Baisses de taux au Royaume-Uni : août et novembre prévus par ING dans un contexte de détente du marché de l’emploi

  • La révision à la hausse des chiffres de l’emploi en mai et la hausse des données sur l’inflation réduisent la pression en faveur d’une baisse rapide des taux de la BoE.
  • Le groupe ING anticipe désormais des baisses de taux de la Banque d’Angleterre en août et novembre.
  • Le marché du travail britannique se refroidit, mais ne s’effondre pas, avec un ralentissement de la croissance des salaires dans le secteur privé.

Une révision à la hausse significative des chiffres de l’emploi de mai, associée aux données d’inflation plus élevées que prévu de mercredi, atténue la pression sur la Banque d’Angleterre pour qu’elle mette en œuvre des baisses de taux rapides.

Bien que des réductions soient toujours prévues, elles sont désormais prévues pour août et novembre, a déclaré le groupe ING dans son dernier rapport.

Contrairement aux données sur l’emploi du mois dernier, qui indiquaient la plus forte baisse enregistrée du nombre d’employés salariés depuis 2014 (à l’exclusion du pic de la pandémie) en mai, les données de ce mois-ci réfutent cet événement.

La baisse de mai, initialement annoncée à 109 000, a été révisée à une baisse plus modérée de 25 000, s’alignant sur la tendance de six mois.

Le mois de juin a connu une baisse légèrement plus importante de 41 000, qui devrait être révisée à la hausse plus tard.

Cette tendance n’est pas tout à fait inattendue, faisant écho à ce que nous avons observé dans les données de mars, selon ING.

« Et une forte baisse du nombre de travailleurs serait totalement incompatible avec les chiffres officiels des licenciements que nous recevons chaque semaine du gouvernement, qui n’ont montré aucune augmentation perceptible au cours des derniers mois », a déclaré James Smith, économiste des marchés développés au Royaume-Uni, chez ING, dans le rapport.

Secteur privé

« Cela dit, ces chiffres de la masse salariale, qui sont l’un des rares moyens fiables d’examiner le marché de l’emploi à l’heure actuelle, ont chuté pendant sept des huit derniers mois », a déclaré M. Smith.

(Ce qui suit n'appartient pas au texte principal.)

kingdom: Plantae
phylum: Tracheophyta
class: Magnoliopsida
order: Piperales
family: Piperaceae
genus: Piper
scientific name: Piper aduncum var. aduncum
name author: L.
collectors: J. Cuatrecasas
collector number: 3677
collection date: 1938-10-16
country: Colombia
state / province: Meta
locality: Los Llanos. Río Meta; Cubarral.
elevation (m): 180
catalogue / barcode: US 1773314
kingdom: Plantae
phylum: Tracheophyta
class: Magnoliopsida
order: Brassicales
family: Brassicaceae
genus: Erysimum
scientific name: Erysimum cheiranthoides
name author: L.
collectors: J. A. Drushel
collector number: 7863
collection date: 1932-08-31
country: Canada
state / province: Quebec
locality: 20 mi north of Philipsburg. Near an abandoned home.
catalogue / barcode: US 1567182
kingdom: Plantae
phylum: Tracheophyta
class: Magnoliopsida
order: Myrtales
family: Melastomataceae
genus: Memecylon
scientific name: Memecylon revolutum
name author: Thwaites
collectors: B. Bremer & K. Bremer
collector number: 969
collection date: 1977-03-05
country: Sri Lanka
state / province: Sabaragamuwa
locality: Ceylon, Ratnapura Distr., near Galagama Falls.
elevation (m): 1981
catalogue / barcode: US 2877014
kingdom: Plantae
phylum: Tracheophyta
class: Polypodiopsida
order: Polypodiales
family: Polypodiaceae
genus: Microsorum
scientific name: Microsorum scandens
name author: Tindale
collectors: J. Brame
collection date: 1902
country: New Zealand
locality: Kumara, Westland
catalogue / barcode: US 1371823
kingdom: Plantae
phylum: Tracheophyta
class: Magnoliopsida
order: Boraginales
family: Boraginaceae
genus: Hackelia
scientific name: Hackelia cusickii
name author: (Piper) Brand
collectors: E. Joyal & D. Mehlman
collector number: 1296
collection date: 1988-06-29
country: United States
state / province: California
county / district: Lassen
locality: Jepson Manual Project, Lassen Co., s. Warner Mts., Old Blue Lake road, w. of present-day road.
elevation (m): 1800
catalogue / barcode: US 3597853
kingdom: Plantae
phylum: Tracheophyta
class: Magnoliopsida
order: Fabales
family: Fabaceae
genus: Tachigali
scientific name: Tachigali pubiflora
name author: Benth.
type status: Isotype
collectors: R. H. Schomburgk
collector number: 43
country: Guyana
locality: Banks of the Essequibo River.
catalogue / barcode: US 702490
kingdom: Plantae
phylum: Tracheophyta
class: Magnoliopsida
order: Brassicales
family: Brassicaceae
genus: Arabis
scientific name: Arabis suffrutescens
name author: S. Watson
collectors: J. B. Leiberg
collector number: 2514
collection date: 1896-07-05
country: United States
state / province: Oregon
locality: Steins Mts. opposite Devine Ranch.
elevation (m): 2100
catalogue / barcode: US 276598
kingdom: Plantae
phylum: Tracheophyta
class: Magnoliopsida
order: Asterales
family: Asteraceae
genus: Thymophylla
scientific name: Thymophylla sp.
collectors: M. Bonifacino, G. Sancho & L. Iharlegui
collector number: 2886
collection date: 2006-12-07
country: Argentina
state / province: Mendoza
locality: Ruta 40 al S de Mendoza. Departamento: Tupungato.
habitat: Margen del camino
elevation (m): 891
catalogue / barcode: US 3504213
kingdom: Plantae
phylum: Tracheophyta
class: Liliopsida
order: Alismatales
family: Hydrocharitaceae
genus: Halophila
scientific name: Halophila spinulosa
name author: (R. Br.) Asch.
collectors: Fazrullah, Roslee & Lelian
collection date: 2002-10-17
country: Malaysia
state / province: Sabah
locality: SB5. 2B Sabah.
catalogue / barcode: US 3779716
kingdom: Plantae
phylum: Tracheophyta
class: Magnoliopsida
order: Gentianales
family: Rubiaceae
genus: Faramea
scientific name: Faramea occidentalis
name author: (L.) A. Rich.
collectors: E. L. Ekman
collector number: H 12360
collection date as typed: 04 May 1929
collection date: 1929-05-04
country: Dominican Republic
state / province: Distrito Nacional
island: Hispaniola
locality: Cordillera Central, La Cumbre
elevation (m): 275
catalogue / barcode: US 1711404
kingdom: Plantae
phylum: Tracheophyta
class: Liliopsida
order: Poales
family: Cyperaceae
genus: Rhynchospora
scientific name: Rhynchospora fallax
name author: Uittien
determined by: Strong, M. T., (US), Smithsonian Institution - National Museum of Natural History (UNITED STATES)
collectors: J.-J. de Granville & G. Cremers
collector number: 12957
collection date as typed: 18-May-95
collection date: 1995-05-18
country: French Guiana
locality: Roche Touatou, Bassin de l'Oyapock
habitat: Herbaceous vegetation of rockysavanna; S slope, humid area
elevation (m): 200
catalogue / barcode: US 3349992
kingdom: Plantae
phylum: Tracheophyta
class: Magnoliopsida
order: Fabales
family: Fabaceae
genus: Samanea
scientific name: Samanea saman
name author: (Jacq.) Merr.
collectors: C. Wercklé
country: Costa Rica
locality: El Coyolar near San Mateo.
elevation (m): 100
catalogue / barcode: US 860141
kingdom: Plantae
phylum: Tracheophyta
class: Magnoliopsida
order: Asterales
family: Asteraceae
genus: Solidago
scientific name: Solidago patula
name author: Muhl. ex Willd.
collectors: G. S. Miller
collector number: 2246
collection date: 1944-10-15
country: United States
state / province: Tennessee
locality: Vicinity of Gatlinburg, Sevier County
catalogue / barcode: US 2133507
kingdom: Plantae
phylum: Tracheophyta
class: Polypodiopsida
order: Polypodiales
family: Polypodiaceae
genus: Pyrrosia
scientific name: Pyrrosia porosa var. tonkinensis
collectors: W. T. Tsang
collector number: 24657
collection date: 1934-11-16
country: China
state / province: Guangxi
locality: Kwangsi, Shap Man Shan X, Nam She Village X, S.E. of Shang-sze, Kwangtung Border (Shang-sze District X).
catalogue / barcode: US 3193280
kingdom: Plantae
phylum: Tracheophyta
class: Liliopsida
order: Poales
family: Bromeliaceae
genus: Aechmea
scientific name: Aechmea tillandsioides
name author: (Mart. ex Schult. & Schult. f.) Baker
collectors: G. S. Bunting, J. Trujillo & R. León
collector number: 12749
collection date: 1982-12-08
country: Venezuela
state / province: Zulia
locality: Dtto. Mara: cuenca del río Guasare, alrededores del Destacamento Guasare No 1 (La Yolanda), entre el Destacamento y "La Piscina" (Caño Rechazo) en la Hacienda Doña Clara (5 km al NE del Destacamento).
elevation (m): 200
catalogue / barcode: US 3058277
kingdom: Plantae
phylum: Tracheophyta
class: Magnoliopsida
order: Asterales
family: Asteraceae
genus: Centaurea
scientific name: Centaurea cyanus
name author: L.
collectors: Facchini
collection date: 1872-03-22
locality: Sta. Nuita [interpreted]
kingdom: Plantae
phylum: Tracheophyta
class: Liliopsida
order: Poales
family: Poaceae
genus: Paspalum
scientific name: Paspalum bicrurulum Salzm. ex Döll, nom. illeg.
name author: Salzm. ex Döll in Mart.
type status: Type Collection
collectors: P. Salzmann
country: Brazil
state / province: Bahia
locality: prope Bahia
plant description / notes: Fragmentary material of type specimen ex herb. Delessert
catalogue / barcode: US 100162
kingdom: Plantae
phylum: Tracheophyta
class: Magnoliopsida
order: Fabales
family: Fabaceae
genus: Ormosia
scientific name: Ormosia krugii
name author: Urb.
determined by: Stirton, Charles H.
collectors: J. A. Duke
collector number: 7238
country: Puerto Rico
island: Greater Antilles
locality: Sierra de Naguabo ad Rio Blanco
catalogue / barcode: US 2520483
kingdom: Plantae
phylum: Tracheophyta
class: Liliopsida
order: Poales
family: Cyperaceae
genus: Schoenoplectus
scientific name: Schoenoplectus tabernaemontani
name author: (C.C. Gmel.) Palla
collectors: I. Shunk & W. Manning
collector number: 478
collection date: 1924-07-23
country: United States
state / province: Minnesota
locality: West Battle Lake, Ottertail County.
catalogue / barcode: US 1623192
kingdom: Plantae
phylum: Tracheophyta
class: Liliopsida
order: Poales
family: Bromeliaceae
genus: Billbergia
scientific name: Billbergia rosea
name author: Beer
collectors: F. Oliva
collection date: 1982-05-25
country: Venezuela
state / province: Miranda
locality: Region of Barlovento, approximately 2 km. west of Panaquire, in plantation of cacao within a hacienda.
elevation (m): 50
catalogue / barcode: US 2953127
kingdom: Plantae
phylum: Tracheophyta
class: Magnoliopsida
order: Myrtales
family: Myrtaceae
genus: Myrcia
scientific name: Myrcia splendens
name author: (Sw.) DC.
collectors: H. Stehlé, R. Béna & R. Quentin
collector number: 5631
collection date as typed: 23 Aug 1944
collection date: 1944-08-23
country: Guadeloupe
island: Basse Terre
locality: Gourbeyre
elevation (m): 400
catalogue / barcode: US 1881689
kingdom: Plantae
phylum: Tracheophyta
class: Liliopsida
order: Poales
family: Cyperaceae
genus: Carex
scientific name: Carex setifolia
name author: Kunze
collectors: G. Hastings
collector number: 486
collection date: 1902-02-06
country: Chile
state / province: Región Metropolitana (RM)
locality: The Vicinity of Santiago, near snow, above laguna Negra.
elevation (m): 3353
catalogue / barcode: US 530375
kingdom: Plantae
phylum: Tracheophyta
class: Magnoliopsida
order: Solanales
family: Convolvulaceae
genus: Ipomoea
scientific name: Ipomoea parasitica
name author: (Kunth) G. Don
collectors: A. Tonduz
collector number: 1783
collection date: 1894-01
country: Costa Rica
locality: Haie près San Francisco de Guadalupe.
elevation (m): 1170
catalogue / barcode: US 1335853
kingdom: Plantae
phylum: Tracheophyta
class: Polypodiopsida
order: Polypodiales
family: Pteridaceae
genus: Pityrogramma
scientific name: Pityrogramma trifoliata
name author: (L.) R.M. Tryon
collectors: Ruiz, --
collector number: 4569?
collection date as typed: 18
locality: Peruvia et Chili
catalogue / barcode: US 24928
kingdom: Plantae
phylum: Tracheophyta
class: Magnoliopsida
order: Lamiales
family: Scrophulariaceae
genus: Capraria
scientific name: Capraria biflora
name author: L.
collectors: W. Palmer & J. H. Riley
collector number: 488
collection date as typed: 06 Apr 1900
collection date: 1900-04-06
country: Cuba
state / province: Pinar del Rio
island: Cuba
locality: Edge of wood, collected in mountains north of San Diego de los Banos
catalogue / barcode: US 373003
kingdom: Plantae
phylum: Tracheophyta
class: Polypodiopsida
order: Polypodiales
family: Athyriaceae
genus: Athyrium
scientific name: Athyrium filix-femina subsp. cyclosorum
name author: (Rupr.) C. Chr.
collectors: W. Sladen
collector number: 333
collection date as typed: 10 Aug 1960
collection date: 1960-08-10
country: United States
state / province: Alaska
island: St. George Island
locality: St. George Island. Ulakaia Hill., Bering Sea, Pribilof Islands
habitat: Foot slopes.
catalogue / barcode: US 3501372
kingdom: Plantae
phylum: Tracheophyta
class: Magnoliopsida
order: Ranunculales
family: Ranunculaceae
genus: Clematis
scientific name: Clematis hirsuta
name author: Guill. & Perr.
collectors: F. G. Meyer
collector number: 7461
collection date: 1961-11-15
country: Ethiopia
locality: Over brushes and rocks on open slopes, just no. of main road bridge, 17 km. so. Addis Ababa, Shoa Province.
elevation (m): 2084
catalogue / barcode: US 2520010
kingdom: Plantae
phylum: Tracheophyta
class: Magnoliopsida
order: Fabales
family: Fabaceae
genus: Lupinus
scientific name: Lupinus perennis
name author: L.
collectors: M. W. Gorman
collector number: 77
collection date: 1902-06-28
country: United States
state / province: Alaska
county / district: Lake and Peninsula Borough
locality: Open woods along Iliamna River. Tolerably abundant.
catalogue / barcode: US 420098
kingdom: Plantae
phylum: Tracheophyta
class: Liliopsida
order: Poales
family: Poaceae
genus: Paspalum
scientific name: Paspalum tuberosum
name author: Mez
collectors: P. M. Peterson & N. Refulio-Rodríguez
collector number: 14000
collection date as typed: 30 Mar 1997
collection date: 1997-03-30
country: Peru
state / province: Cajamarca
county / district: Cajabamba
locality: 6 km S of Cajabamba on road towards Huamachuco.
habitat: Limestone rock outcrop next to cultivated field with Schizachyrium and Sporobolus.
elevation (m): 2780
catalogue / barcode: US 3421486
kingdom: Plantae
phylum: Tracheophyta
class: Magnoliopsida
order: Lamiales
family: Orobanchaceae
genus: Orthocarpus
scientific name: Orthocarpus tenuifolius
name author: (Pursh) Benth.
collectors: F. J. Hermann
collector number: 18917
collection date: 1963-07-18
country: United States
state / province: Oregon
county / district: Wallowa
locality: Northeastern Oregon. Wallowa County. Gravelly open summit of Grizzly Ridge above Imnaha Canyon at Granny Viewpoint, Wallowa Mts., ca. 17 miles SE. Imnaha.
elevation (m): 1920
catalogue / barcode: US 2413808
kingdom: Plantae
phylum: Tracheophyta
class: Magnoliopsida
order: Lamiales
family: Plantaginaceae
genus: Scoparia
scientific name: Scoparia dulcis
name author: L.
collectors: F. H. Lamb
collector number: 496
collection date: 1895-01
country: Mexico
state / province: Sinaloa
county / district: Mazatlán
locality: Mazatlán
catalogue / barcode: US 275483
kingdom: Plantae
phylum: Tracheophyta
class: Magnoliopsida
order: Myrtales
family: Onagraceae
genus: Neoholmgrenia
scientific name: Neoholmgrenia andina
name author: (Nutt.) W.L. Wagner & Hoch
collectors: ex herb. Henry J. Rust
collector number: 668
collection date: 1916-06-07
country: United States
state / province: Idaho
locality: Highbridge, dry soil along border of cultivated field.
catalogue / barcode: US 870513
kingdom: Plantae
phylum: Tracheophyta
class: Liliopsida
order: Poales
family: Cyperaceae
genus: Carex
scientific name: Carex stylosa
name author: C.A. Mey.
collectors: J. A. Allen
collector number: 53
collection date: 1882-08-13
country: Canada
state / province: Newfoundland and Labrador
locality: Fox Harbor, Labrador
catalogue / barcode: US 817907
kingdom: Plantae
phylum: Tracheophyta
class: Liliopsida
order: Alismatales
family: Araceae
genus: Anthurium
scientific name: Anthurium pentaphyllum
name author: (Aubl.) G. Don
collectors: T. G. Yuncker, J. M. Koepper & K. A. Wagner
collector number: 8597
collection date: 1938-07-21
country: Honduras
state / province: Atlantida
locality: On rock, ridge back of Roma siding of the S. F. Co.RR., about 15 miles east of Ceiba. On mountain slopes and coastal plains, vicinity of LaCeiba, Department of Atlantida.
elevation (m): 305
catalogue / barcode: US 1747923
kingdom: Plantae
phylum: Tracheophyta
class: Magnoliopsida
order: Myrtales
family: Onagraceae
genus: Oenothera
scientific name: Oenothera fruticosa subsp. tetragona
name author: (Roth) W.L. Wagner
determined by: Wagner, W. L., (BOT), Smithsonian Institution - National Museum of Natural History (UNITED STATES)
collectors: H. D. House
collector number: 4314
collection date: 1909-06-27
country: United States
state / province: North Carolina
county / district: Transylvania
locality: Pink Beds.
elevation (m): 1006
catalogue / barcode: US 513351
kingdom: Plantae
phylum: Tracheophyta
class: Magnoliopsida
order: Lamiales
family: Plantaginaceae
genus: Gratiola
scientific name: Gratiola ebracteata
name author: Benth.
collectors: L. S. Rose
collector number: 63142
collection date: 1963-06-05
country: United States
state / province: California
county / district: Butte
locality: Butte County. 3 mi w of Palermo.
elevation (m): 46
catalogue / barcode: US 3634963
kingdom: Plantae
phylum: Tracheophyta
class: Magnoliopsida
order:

Depuis octobre, l’emploi a diminué de près d’un point de pourcentage selon cet indicateur.

Plus de la moitié de ces pertes nettes d’emplois sont survenues dans les secteurs de l’hôtellerie ou du commerce de gros et de détail.

Ces secteurs se caractérisent par une main-d’œuvre intensive et des salaires plus bas, ce qui les rend plus vulnérables à l’augmentation de l’assurance nationale mise en œuvre en avril.

« Le fait que ces secteurs soient dominés par les petites entreprises peut expliquer pourquoi cela n’apparaît pas dans les données sur les licenciements, étant donné que les entreprises ne sont pas tenues de déposer un avis au gouvernement si elles ont moins de 20 employés sur place », a ajouté M. Smith.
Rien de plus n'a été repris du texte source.